**TASKS TO PERFORM:**
A. In the review of the Octave Jubilee Mono amplifiers, what is the price of a pair?
B. Sum up the review of the Octave Jubilee Mono amplifiers in two sentences.
C. Pick up the review of the Octave Jubilee Mono amplifiers where it stops and carry it forward.

The Octave Jubilee Mono monoblock power amplifiers are an assault on the state of the art by a German firm and its lead designer, Andreas Hoffman. They are tall, superbly styled tube amplifiers that that can easily put out some 280 watts a channel at less than 2% THD, and they sell for $67,500 a pair.
I’ve listened to too many great tube amplifiers using different circuit topologies to believe there is any one “right” approach to amplifier design, but the Octaves do have some unique design features that help explain their sound, as well as some of their cost. They also explain why a circuit that may seem “conventional” really isn’t.
The Octaves are not high on doo-dads, but they do have excellent bias-checking and adjustment features, outstanding warm-up and protection circuits, a muting button, and the kind of looks that will make you want to display them as well as listen to them.
It may seem strange to compare a power amplifier to a Porsche, but I’ve spent a couple of months with the Octave Jubilee Mono monoblocks, and there are times when even a metaphor this mixed does seem justified. The Octaves really do remind me of the sheer effortlessness you feel in a Porsche. For one thing, they have that same feeling of power: 280 watts really do sound better!
As for the rest, much will depend on whether you have ever had the opportunity of driving a top-level Porsche. If you have, you will recognize the same “form follows function “ luxury, coupled to a few endearing quirks. You’ll recognize the feeling of German craftsmanship you feel the moment you sit in the driver seat. But, more than that, you’ll recognize the lack of limits, and the temptation to turn every moment into an experience.
At the risk of pushing the Porsche analogy to its limit, in a Porsche you feel the road far more than the car. With Octave Jubilee Mono monoblock power amplifiers, you hear the recording, the front end, the speaker, and the room—and, if you are into “wires,” the sound of interconnects and speaker cables—far more than the amplifier. The Octaves are remarkably transparent.

**STORED DATA:**
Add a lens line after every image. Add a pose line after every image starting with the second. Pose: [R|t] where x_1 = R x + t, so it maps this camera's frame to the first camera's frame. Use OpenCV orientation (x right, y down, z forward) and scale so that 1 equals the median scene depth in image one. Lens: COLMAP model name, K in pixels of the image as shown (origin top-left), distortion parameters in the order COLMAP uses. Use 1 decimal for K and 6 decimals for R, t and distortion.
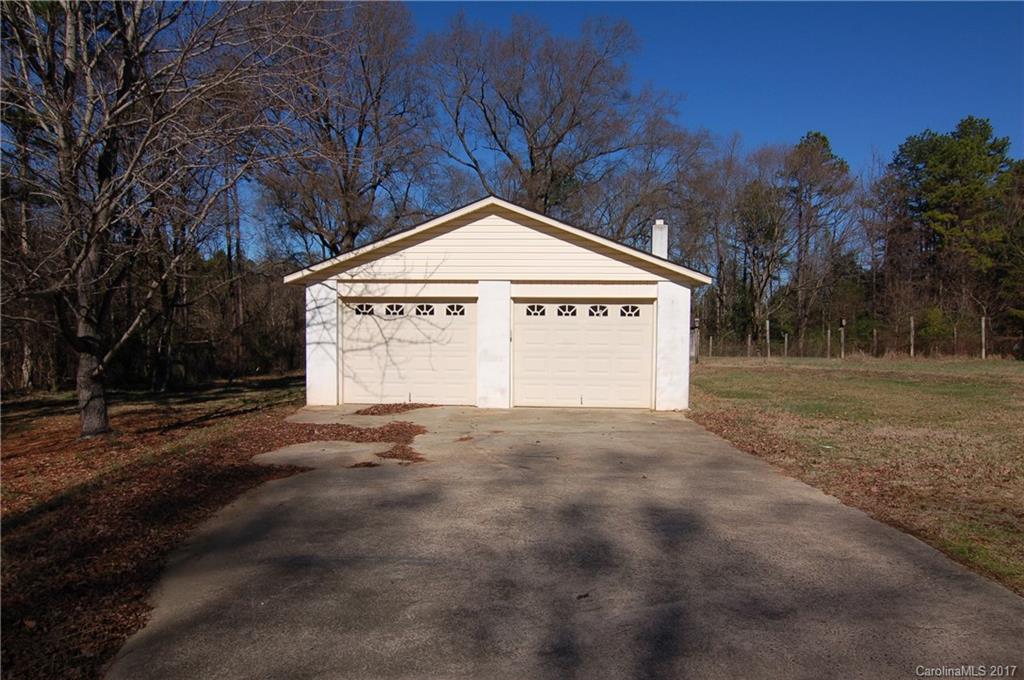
lens RADIAL K [[690.5, 0, 512.8], [0, 690.5, 341.5], [0, 0, 1]] dist [-0.027296, -0.000522]
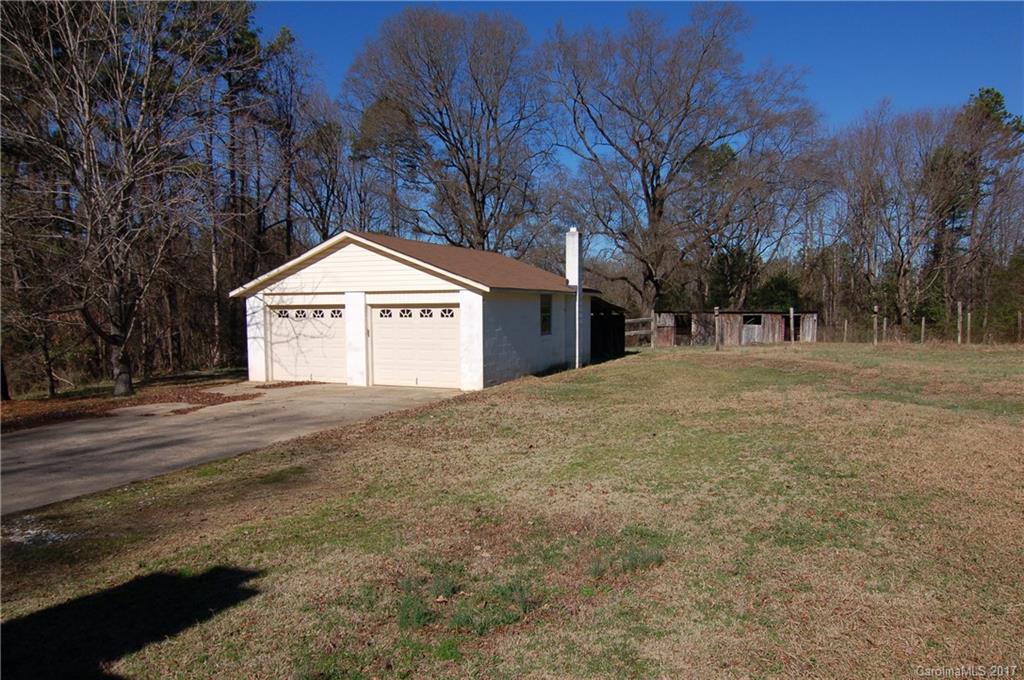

**EXERCISE RESULTS:**
A. They sell for $67,500 a pair.

B. The Octave Jubilee Mono monoblocks are tall, superbly styled tube amplifiers from a German firm and lead designer Andreas Hoffman that put out some 280 watts a channel and sell for $67,500 a pair. The reviewer compares them to a Porsche for their effortless power and craftsmanship, and finds them remarkably transparent, so that one hears the recording, the rest of the system, and the room far more than the amplifier.

C.
I can’t testify to the technical accuracy of the manufacturer claim that “the technical breakthroughs that set the first Octave amplifiers apart were the optimized input gain section and the power supply, which itself was a totally new power supply design, featuring double star-grounding and supply voltage isolation. The optimization of the input stages provided absolute immunity from influences such as the loudspeaker load, together with excellent phase stability for highly accurate push-pull operation, and an extension of the usable frequency range up to 80kHz. From a sound-quality point of view, these enhancements delivered consistent tonal performance and independence from the impedance response and efficiency level of the speakers.”
I can say from practical experience that Jubilees seem to be able to drive just about any speaker load around. The Octaves did a superb job of driving the Venture Grand Ultimates, Vandersteen 5As, and Quad 2905s to their limits—and sometimes beyond—at every point in the frequency spectrum. At the same time, they never lost control and dealt with low-level signals perfectly. They provided some of the most detailed soundstaging I’ve yet heard, and did particularly well with depth.
I should also note that while the Octaves do not have the 2-4-8-16-ohm output taps of many tube amplifiers, this in no way seemed to limit their performance. The designer provided an interesting response to my question as to why the Octaves only had one set of outputs (duplicated for bi-wiring) and one that should be interesting to any fan of tube amplifiers. He contends that an output transformer can be optimized for only one impedance, and that taps compromise the design. The transformer will behave differently depending on which taps are used. Moreover, the greater stability afforded by a transformer with a single tap allows for less feedback.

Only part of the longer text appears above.